Cuando un tubo de cuarzo se rompe, los fragmentos de vidrio y el gas halógeno caen directamente sobre las obleas. Una sola lámpara defectuosa puede destruir todo un lote en cuestión de segundos. Hemos invertido mucho tiempo en encontrar formas de evitar que esto ocurra, principalmente enfocándonos en la forma en que están diseñadas las lámparas y dónde se colocan.
El “espacio seguro”
No se puede colocar la lámpara directamente contra la oblea. Se necesita un poco de espacio entre ellas.
Por lo general, recomendamos una distancia de seguridad específica, dependiendo de la potencia que se utiliza y de la temperatura alcanzada. ¿Por qué? Porque los objetos se deforman cuando se calientan. Si el tubo se deforma debido al calor extremo, ese espacio asegura que no toque el sustrato.
Claro, podrían reducir ese espacio para obtener más flujo de calor, pero eso sería muy peligroso. Un pequeño cambio en la forma del tubo podría causar daños físicos. Asegúrese de que los soportes de montaje estén bien fijados para mantener esa distancia estable.
Mantener todo limpio
Utilizamos cuarzo sintético de alta pureza para minimizar las emisiones gaseosas. Pero también consideramos sensato utilizar un escudo de cuarzo entre la lámpara y las obleas.
Piénselo como un “guardián”. Si la lámpara falla, el escudo evita que los fragmentos de vidrio dañen las obleas.
También nos esforzamos por mejorar los sellos en los electrodos, para evitar fugas de halógeno. Y si opera las 24 horas del día, hágase un favor: revise la tensión de los conectores. Las conexiones flojas causan arcos eléctricos, y estos pueden destruir las lámparas mucho más rápido de lo normal.
Potencia versus tranquilidad
Las lámparas de alta potencia son ideales para acelerar el proceso de producción.

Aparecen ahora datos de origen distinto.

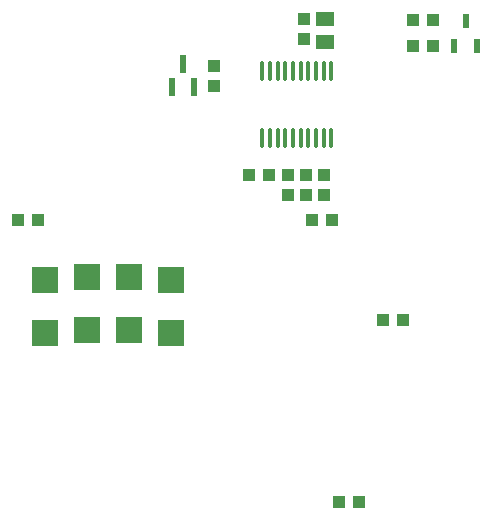
<source format=gtp>
%FSDAX24Y24*%
%MOIN*%
%SFA1B1*%

%IPPOS*%
%ADD11R,0.043300X0.039400*%
%ADD12R,0.090600X0.090600*%
%ADD13R,0.039400X0.043300*%
%ADD14R,0.023600X0.059100*%
%ADD15O,0.013800X0.070900*%
%ADD16R,0.023600X0.051200*%
%ADD17R,0.059100X0.051200*%
%LNde-230724-1*%
%LPD*%
G54D11*
X024735Y020450D03*
X024065D03*
X012585Y023800D03*
X011915D03*
X022615Y014400D03*
X023285D03*
X025065Y029600D03*
X025735D03*
Y030450D03*
X025065D03*
X022385Y023800D03*
X021715D03*
X020285Y025300D03*
X019615D03*
G54D12*
X017017Y020014D03*
Y021786D03*
X012800Y020014D03*
Y021786D03*
X014205Y021904D03*
Y020132D03*
X015611Y021904D03*
Y020132D03*
G54D13*
X022100Y025285D03*
Y024615D03*
X021500Y025285D03*
Y024615D03*
X020900Y025285D03*
Y024615D03*
X021450Y030485D03*
Y029815D03*
X018450Y028265D03*
Y028935D03*
G54D14*
X017400Y028974D03*
X017774Y028226D03*
X017026D03*
G54D15*
X020048Y026528D03*
X020304D03*
X020560D03*
X020816D03*
X021072D03*
X021328D03*
X021584D03*
X021840D03*
X022096D03*
X022352D03*
X020048Y028772D03*
X020304D03*
X020560D03*
X020816D03*
X021072D03*
X021328D03*
X021584D03*
X021840D03*
X022096D03*
X022352D03*
G54D16*
X026452Y029600D03*
X027200D03*
X026826Y030427D03*
G54D17*
X022150Y030474D03*
Y029726D03*
M02*
</source>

Pero más potencia significa mayor presión interna.
Es necesario equilibrar la densidad de calor con la capacidad del sistema de refrigeración para disiparlo. Si el sistema de refrigeración no puede eliminar el calor de los extremos de la lámpara, el cuarzo se deforma y eventualmente se agrieta.
Hemos preparado tablas que relacionan la potencia con la distancia adecuada. Son bastante simples y ayudan a encontrar el punto óptimo donde se obtiene el calor necesario, sin preocuparse por posibles fallos.